That Perfect Freedom

The drama of the gifted child. To be great is to be misunderstood.

#613, c. 1862

They shut me up in Prose —
As when a little Girl
They put me in the Closet —
Because they liked me “still” —

Still! Could themself have peeped —
And seen my Brain — go round —
They might as wise have lodged a Bird
For Treason — in the Pound —

Himself has but to will
And easy as a Star
Abolish his Captivity —
And laugh — No more have I —

Imagine for a moment that Emily was your daughter. Would you know what to do with her? Probably not. I’ll bet no one knew what to do with her. So she was left alone with herself and her dashes.

I imagine Emily knew what to do with herself as long as people would leave her alone. Why was that not possible? We could blame the 19th century, and the prevailing attitudes toward girls and women. That would be a good place to start. Nothing more dangerous to the status quo than a girl who knows her own mind. Or a girl who is free to roam the physical landscape around her and free to roam the landscape of her thoughts, as well. So Emily was like a bomb in their midst, exploding assumptions about how a girl ought to behave and think. Or not think, really. I’m sure there were other girls like her. But Emily is distinct in her fierce refusal to knuckle under. (at least on paper) Her tenacious loyalty to her own instincts in defiance of all the received wisdom and custom of her society makes her remarkable.

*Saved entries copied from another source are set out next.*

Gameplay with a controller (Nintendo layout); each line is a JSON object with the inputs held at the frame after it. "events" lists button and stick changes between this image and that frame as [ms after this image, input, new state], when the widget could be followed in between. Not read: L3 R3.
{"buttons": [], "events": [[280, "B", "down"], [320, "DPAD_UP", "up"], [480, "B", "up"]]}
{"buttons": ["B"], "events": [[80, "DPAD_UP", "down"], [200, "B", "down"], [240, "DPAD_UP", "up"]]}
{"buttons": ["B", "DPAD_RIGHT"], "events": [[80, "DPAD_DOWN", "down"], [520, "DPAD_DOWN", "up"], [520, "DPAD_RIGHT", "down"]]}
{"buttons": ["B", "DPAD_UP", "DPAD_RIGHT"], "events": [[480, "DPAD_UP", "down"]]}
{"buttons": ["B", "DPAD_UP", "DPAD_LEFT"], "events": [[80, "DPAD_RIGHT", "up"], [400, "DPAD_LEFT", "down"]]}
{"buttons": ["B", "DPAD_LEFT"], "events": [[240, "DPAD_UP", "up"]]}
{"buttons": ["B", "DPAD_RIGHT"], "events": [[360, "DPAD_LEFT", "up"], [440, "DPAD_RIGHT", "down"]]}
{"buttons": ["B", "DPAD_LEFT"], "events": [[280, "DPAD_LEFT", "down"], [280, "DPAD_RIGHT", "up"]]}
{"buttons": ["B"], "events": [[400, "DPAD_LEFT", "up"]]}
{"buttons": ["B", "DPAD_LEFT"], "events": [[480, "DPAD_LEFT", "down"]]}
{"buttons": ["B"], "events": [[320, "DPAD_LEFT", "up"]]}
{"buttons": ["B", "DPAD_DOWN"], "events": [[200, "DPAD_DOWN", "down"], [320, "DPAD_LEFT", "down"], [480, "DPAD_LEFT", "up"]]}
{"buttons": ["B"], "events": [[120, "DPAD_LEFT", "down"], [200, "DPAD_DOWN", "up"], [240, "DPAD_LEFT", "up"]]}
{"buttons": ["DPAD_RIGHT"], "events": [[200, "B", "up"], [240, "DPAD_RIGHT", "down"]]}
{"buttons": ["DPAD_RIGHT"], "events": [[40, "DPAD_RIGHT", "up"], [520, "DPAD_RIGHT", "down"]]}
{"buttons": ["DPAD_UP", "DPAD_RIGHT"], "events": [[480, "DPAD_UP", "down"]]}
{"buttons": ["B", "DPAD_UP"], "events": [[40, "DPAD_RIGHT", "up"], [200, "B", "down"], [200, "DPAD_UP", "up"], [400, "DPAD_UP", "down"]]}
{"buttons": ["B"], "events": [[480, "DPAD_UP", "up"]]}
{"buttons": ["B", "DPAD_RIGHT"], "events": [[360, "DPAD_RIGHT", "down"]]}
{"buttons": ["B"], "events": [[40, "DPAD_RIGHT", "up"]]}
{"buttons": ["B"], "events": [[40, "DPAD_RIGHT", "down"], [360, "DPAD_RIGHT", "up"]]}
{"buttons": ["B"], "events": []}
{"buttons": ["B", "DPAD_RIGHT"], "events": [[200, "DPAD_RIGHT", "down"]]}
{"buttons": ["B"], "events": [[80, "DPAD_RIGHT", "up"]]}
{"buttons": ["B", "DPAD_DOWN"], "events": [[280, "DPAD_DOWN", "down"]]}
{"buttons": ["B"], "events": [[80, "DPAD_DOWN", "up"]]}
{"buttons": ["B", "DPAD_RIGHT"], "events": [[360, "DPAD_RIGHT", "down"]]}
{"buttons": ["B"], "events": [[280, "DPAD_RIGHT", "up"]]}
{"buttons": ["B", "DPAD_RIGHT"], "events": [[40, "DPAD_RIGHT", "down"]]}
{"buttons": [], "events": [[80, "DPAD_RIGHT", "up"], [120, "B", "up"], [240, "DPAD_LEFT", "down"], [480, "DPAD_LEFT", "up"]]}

Really when you think what she was up against, she has the courage of a small army.

I’d even suggest here that her resistance to her surroundings made her stronger. Drove her into a deeper embrace of her truth and her passion as a poet. In a perverse way, the restrictions of her society may have squeezed Emily in toward an even closer examination of her life’s purpose. The threat of losing her sense of self made her fight for it more aggressively, which may be how she produced all these diamonds. It was the pressure that squeezed them out. I say this mindful of the fact that Emily is a rare case and that so many of her contemporaries were crushed into silence. They did not strengthen themselves against the resistance, but folded down on themselves and died. A psychic death, at least, if not a literal one as well.

So the 19th century is a good place to start, but there is more. I believe Emily is a mystery to herself. I envision her spending her days in continual discovery. Her mind moves like a bird from here to there and on again. It takes strength to remain curious all the time. This relentless curiosity also puts one in a constant state of loathing for any confinement at all.

Her last stanza here is interesting because she chucks her rhyme scheme completely. Almost as though she lost interest in it. Or maybe she just exploded with frustration at the end and decided: “Hell! I’ll say what I have to say. I will not be confined by my own poem!” Also interesting that she begins by referencing Prose as the symbol of prison. Then in the end she breaks out of the limits imposed by her poem by speaking in prose, unrhymed. The lines are somewhat metered, but c’mon . . . “Star” and “I” . . . we don’t even get a slant rhyme here. There is her divine discontent again. And her complete originality. Self-governed and fearless.

She directs her anger at the end toward God. His perfect freedom is the freedom she feels she ought to have, at least in her mind’s movement. That will to freedom belongs only to God, she says, but she wants it for herself.

She has the guts to say it. She believes her ability to think is God-like in its expansive movement. Or nearly so. Near enough that she can imagine what’s missing. Her perfect freedom.